In his second professional season, Oklahoma State’s Josh Fields leapt to the White Sox’s no. 2 prospect spot with a stellar season at their AAA affiliate in Charlotte. His competition for the White Sox’s starting third base position is Joe Crede, who was having a stellar season that year for Chicago. In August, however, Crede’s back began to give him trouble, and he has struggled with his back and his productivity ever since. Fields continued to shine at Charlotte and then played quite respectfully filling in half the season at third for Crede and having a 21 game trial in left field. My consensus of experts project Fields to be nearly a .340/.470 hitter. Their combined projection on Crede comes only to .310/.440. However, it is obvious those projections all hedge that Crede may or may not recover from his back woes. Crede hit .323/.506 in 2006 with almost two months of terrible hitting averaged in those stats after he hurt his back. When healthy, Crede is also a much better third-baseman defensively than Fields. With Konerko and Thome, there is no room for either player at first or DH. Accepting that Fields’s stint in the outfield didn’t work out, and they would rather he concentrate at thirdbase anyway considering the fragility of Crede’s back, you would have to conclude the White Sox are completely justifiable in sending Fields back to Charlotte – if Crede is fully healthy.

 

Saltalamacchia and Fields both rated as “B” prospects in John Sickels’ Baseball Prospect Book 2007. Neither qualified in 2008, but Evan Longoria rated “A”. In fact, both Baseball America and Sickels rated Longoria the no. 2 overall prospect in all of baseball.
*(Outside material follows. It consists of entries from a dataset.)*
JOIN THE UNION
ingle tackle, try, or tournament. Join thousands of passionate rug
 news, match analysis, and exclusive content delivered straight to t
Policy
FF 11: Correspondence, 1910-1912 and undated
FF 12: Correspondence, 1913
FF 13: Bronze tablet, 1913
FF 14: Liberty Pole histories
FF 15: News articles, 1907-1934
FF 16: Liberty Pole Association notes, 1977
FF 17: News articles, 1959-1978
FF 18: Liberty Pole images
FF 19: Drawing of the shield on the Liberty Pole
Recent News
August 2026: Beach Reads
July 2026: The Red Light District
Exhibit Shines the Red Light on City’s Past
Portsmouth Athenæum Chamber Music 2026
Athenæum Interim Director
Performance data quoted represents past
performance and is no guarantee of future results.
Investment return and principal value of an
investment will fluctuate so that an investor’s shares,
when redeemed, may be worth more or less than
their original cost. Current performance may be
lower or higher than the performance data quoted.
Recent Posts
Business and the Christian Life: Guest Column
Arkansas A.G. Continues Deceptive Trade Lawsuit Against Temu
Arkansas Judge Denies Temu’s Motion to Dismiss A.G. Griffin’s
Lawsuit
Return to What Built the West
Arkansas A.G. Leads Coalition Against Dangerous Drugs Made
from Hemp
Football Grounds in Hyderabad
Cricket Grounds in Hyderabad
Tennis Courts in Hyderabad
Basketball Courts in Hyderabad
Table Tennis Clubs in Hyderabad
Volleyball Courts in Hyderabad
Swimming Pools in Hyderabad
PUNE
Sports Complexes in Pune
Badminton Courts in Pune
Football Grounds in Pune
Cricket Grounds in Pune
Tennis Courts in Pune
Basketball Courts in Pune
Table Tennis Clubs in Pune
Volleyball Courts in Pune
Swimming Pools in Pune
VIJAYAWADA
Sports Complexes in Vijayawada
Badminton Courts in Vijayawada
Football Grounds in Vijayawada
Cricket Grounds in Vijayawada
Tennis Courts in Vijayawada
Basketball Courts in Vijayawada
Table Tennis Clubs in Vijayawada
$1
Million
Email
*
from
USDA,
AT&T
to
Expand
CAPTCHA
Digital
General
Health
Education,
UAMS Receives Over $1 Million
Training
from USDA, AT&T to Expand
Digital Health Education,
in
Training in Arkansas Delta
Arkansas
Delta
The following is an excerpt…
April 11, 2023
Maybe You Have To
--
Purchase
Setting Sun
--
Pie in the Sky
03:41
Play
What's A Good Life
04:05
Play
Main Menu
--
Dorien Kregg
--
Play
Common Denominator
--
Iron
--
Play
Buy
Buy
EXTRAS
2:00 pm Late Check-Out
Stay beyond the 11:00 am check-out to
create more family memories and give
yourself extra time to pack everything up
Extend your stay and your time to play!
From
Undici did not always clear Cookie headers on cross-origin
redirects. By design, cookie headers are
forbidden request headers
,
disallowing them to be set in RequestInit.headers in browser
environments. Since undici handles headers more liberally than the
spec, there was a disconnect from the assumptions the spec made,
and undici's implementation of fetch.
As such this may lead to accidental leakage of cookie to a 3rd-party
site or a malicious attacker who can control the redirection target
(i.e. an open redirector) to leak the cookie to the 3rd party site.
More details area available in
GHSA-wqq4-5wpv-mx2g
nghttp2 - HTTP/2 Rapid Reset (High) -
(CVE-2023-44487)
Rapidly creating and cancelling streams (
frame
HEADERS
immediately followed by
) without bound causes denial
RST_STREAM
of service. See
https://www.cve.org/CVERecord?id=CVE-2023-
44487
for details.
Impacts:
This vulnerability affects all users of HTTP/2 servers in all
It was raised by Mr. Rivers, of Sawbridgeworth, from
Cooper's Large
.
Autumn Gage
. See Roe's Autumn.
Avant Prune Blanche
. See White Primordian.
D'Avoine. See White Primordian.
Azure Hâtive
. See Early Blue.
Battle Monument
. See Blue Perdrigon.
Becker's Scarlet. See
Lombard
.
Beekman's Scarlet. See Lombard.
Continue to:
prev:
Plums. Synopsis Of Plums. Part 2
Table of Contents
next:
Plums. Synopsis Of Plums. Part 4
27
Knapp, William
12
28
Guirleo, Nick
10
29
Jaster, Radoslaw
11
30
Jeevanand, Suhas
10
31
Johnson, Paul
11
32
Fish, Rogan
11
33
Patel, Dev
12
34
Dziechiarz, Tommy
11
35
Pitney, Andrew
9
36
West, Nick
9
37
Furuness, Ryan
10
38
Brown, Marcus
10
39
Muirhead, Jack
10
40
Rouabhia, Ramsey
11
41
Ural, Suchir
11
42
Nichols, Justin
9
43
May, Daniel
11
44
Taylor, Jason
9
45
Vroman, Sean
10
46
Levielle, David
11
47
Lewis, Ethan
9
Longoria couldn’t be more ready – offensively and defensively. What you have in Longoria now is a .345/.470 hitter with stellar defense and a dedicated 22 year old’s probability of rapid improvement. Even in this age where it pays to keep your top prospects in the minors as long as possible, I challenge you to find a comparable prospect suppressed as Longoria is now that he has been returned to AAA. Here is an article from a Tampa Bay blog which attempts to do just that. Below it is my rebuttal. The closest case is not-coincidently another Tampa Bay Ray: BJ Upton!

 

Who is blocking Longoria? Willy Aybar – a utility infielder the Braves were all too eager to package along with a pitching prospect for a 27 year old reliever Jeff Ridgeway struggling just to make the majors. This holding back of Longoria’s playing time is so blatant to anyone who examines it carefully, it degrades the integrity of Major League Baseball. Adding to the disgrace is that the team pretended Longoria had a chance of winning the job this spring.

 

There is a good chance I would think differently about this, if it were my millions that I would have to pay Longoria a year earlier over a few months of playing now. However, the Rays get subsidized by the Yankees and other baseball revenues. Surely they could afford to do the right thing for the sake of the game. Sorry, my ethical meter is in the red on this.

 

The Rays have the no. 1 pick this June. Please, join me in wishing that whoever they most hope to draft with that precious pick will be wise to their cheap ploy and either refuse to sign with them or, if possible, build a contract insuring that this does not happen to them.